:: Task brief ::
Rewrite the rows below, putting "Contact" wherever "Kontakt" appears and leaving everything else the same.

Collected data:
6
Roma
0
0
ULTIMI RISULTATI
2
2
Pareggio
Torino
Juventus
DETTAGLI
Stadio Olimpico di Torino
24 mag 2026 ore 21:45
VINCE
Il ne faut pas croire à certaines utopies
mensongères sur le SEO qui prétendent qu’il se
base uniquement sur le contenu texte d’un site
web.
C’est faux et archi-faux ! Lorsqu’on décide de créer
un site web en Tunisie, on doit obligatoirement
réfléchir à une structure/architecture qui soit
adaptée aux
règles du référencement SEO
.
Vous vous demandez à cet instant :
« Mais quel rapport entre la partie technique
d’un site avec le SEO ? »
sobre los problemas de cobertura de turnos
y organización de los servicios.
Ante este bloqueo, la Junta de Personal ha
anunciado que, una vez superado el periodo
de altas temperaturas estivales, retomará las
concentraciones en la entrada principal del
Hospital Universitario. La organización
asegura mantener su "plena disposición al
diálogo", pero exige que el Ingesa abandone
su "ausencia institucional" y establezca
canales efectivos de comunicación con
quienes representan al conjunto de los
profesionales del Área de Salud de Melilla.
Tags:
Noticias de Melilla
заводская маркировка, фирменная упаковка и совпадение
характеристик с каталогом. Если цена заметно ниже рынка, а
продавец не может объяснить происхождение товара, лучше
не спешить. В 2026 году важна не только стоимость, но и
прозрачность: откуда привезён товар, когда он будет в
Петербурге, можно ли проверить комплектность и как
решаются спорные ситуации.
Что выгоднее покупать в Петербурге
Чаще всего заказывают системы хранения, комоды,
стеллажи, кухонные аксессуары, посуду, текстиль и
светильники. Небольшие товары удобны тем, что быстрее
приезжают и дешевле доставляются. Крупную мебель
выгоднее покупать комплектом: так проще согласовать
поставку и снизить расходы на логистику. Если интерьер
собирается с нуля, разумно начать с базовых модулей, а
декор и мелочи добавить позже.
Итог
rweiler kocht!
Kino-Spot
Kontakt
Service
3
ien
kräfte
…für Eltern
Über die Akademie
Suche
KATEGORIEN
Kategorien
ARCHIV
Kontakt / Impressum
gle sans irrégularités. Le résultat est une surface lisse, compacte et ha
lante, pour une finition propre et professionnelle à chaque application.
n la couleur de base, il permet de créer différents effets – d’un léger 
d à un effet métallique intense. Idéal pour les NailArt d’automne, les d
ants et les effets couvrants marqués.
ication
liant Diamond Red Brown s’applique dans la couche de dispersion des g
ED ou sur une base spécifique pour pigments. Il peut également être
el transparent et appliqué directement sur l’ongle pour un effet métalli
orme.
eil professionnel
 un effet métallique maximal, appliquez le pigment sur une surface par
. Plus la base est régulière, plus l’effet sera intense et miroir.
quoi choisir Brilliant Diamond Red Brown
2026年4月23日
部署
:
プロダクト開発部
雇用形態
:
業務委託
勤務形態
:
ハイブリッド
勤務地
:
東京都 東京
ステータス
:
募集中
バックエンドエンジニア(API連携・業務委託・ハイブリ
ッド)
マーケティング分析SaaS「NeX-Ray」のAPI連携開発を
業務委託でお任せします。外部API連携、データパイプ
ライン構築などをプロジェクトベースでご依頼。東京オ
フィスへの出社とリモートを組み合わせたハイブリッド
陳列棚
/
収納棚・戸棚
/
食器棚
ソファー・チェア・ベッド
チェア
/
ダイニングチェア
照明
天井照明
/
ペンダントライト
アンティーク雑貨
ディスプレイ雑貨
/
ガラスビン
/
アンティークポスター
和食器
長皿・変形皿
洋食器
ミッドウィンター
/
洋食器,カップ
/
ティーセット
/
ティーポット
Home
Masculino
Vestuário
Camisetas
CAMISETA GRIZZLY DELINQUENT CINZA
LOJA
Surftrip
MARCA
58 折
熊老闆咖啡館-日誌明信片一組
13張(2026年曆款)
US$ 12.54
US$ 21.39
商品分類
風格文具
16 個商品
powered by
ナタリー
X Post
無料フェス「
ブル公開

:: Completed exercise ::
6
Roma
0
0
ULTIMI RISULTATI
2
2
Pareggio
Torino
Juventus
DETTAGLI
Stadio Olimpico di Torino
24 mag 2026 ore 21:45
VINCE
Il ne faut pas croire à certaines utopies
mensongères sur le SEO qui prétendent qu’il se
base uniquement sur le contenu texte d’un site
web.
C’est faux et archi-faux ! Lorsqu’on décide de créer
un site web en Tunisie, on doit obligatoirement
réfléchir à une structure/architecture qui soit
adaptée aux
règles du référencement SEO
.
Vous vous demandez à cet instant :
« Mais quel rapport entre la partie technique
d’un site avec le SEO ? »
sobre los problemas de cobertura de turnos
y organización de los servicios.
Ante este bloqueo, la Junta de Personal ha
anunciado que, una vez superado el periodo
de altas temperaturas estivales, retomará las
concentraciones en la entrada principal del
Hospital Universitario. La organización
asegura mantener su "plena disposición al
diálogo", pero exige que el Ingesa abandone
su "ausencia institucional" y establezca
canales efectivos de comunicación con
quienes representan al conjunto de los
profesionales del Área de Salud de Melilla.
Tags:
Noticias de Melilla
заводская маркировка, фирменная упаковка и совпадение
характеристик с каталогом. Если цена заметно ниже рынка, а
продавец не может объяснить происхождение товара, лучше
не спешить. В 2026 году важна не только стоимость, но и
прозрачность: откуда привезён товар, когда он будет в
Петербурге, можно ли проверить комплектность и как
решаются спорные ситуации.
Что выгоднее покупать в Петербурге
Чаще всего заказывают системы хранения, комоды,
стеллажи, кухонные аксессуары, посуду, текстиль и
светильники. Небольшие товары удобны тем, что быстрее
приезжают и дешевле доставляются. Крупную мебель
выгоднее покупать комплектом: так проще согласовать
поставку и снизить расходы на логистику. Если интерьер
собирается с нуля, разумно начать с базовых модулей, а
декор и мелочи добавить позже.
Итог
rweiler kocht!
Kino-Spot
Contact
Service
3
ien
kräfte
…für Eltern
Über die Akademie
Suche
KATEGORIEN
Kategorien
ARCHIV
Contact / Impressum
gle sans irrégularités. Le résultat est une surface lisse, compacte et ha
lante, pour une finition propre et professionnelle à chaque application.
n la couleur de base, il permet de créer différents effets – d’un léger 
d à un effet métallique intense. Idéal pour les NailArt d’automne, les d
ants et les effets couvrants marqués.
ication
liant Diamond Red Brown s’applique dans la couche de dispersion des g
ED ou sur une base spécifique pour pigments. Il peut également être
el transparent et appliqué directement sur l’ongle pour un effet métalli
orme.
eil professionnel
 un effet métallique maximal, appliquez le pigment sur une surface par
. Plus la base est régulière, plus l’effet sera intense et miroir.
quoi choisir Brilliant Diamond Red Brown
2026年4月23日
部署
:
プロダクト開発部
雇用形態
:
業務委託
勤務形態
:
ハイブリッド
勤務地
:
東京都 東京
ステータス
:
募集中
バックエンドエンジニア(API連携・業務委託・ハイブリ
ッド)
マーケティング分析SaaS「NeX-Ray」のAPI連携開発を
業務委託でお任せします。外部API連携、データパイプ
ライン構築などをプロジェクトベースでご依頼。東京オ
フィスへの出社とリモートを組み合わせたハイブリッド
陳列棚
/
収納棚・戸棚
/
食器棚
ソファー・チェア・ベッド
チェア
/
ダイニングチェア
照明
天井照明
/
ペンダントライト
アンティーク雑貨
ディスプレイ雑貨
/
ガラスビン
/
アンティークポスター
和食器
長皿・変形皿
洋食器
ミッドウィンター
/
洋食器,カップ
/
ティーセット
/
ティーポット
Home
Masculino
Vestuário
Camisetas
CAMISETA GRIZZLY DELINQUENT CINZA
LOJA
Surftrip
MARCA
58 折
熊老闆咖啡館-日誌明信片一組
13張(2026年曆款)
US$ 12.54
US$ 21.39
商品分類
風格文具
16 個商品
powered by
ナタリー
X Post
無料フェス「
ブル公開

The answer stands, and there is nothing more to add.